__DOCUMENT TEXT__
Olivia Rezek MSc AMRSB, a Laboratory Scientist at WideCells, reviews the latest research into a gene mutation which results in an abnormal number of DNA sequence repeats:
G-quadruplex-binding small molecules ameliorate C9orf72 FTD/ALS pathology in vitro and in vivo. Simone et al., 2018
Fronto-temporal dementia (FTD) and amyotrophic lateral sclerosis (ALS) are two rapidly progressive neurodegenerative disorders which seem to have an underlying genetic link, leading to an overlap of the conditions in patients.
FTD is a condition characterised by the progressive neurodegeneration of the frontal and/or temporal lobes in the cerebral cortex of the brain, resulting in symptoms affecting behaviour, emotion, social awareness and language.
ALS is a disease of the motor neurons, characterised by the degeneration of nerve cells which control voluntary muscle movement – resulting in muscle wastage and weakness, slurred speech and eventually, the inability to swallow or breathe.
In 2011, a research group reported that a mutation in a particular gene, known as C9ORF72, is associated with both FTD and ALS.
This mutation has been defined as an expansion of a specific DNA sequence in a part of the C9ORF72 gene, which results in an abnormal number of DNA sequence repeats.

__PROVIDED RECORDS__

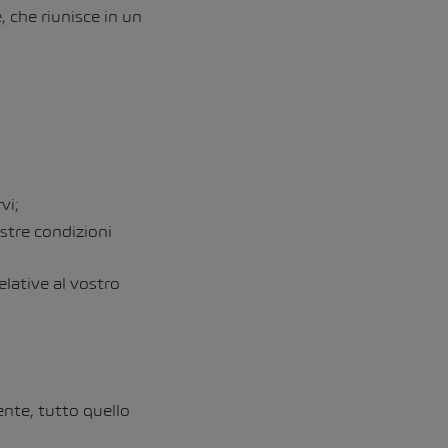
, che riunisce in un
vi;
ostre condizioni
elative al vostro
ente, tutto quello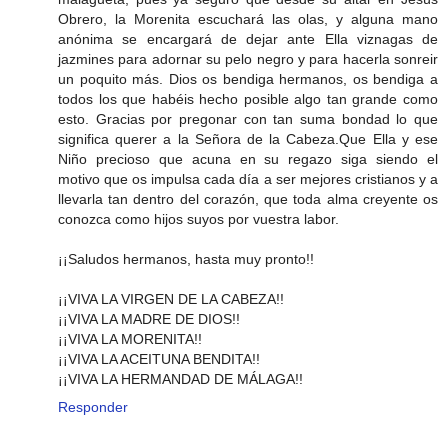
Obrero, la Morenita escuchará las olas, y alguna mano
anónima se encargará de dejar ante Ella viznagas de
jazmines para adornar su pelo negro y para hacerla sonreir
un poquito más. Dios os bendiga hermanos, os bendiga a
todos los que habéis hecho posible algo tan grande como
esto. Gracias por pregonar con tan suma bondad lo que
significa querer a la Señora de la Cabeza.Que Ella y ese
Niño precioso que acuna en su regazo siga siendo el
motivo que os impulsa cada día a ser mejores cristianos y a
llevarla tan dentro del corazón, que toda alma creyente os
conozca como hijos suyos por vuestra labor.
¡¡Saludos hermanos, hasta muy pronto!!
¡¡VIVA LA VIRGEN DE LA CABEZA!!
¡¡VIVA LA MADRE DE DIOS!!
¡¡VIVA LA MORENITA!!
¡¡VIVA LA ACEITUNA BENDITA!!
¡¡VIVA LA HERMANDAD DE MÁLAGA!!
Responder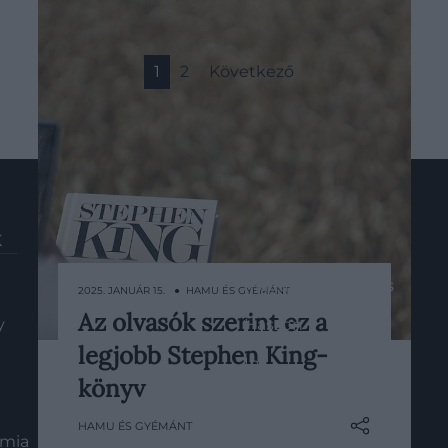
1
2
Következő
K
HG MEDIA
Magazin-előfizetés
2025. JANUÁR 15. ● HAMU ÉS GYÉMÁNT
Az olvasók szerint ez a
y
Haszon
Ha Stephen King legnagyobbra
legjobb Stephen King-
tartott regényeire gondolunk,
In
valószínűleg A ragyogás vagy az Az
könyv
Vince
jut először eszünkbe, de a
HAMU ÉS GYÉMÁNT
Goodreads felhasználói szerint King
ómia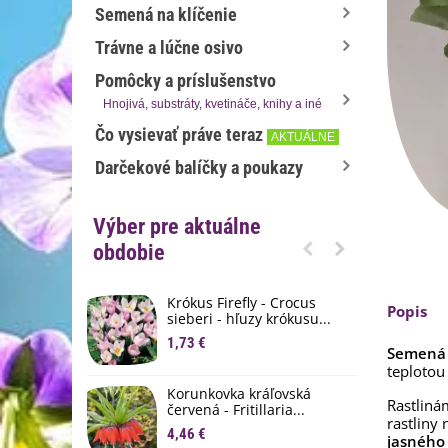
Semená na klíčenie
Trávne a lúčne osivo
Pomôcky a príslušenstvo
Hnojivá, substráty, kvetináče, knihy a iné
Čo vysievať práve teraz
AKTUÁLNE
Darčekové balíčky a poukazy
Výber pre aktuálne
obdobie
Krókus Firefly - Crocus
S
Popis
sieberi - hľuzy krókusu...
d
1,73 €
8
Semená 
teplotou
K
Korunkovka kráľovská
p
Rastliná
červená - Fritillaria...
3
rastliny
4,46 €
jasného 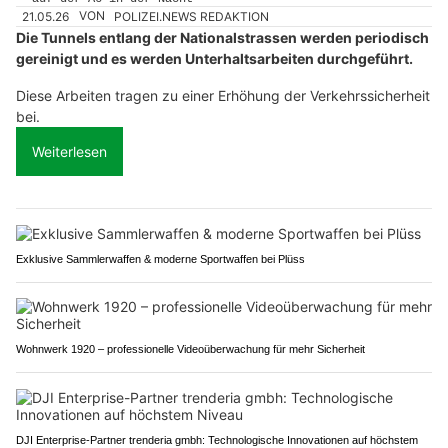
21.05.26
VON
POLIZEI.NEWS REDAKTION
Die Tunnels entlang der Nationalstrassen werden periodisch
gereinigt und es werden Unterhaltsarbeiten durchgeführt.
Diese Arbeiten tragen zu einer Erhöhung der Verkehrssicherheit
bei.
Weiterlesen
Exklusive Sammlerwaffen & moderne Sportwaffen bei Plüss
Wohnwerk 1920 – professionelle Videoüberwachung für mehr Sicherheit
DJI Enterprise-Partner trenderia gmbh: Technologische Innovationen auf höchstem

__REQUIRED WORK__
1. From the FTD/ALS text, please reproduce the stretch from "In 2011, a research" through "DNA sequence repeats.".
2. According to the FTD/ALS text, why do the two conditions overlap in patients?

__PROBLEM SOLUTIONS__
1.
In 2011, a research group reported that a mutation in a particular gene, known as C9ORF72, is associated with both FTD and ALS.
This mutation has been defined as an expansion of a specific DNA sequence in a part of the C9ORF72 gene, which results in an abnormal number of DNA sequence repeats.

2. FTD and ALS seem to share an underlying genetic link, and that link leads to the overlap. The text points to a 2011 report associating a mutation in the C9ORF72 gene with both conditions.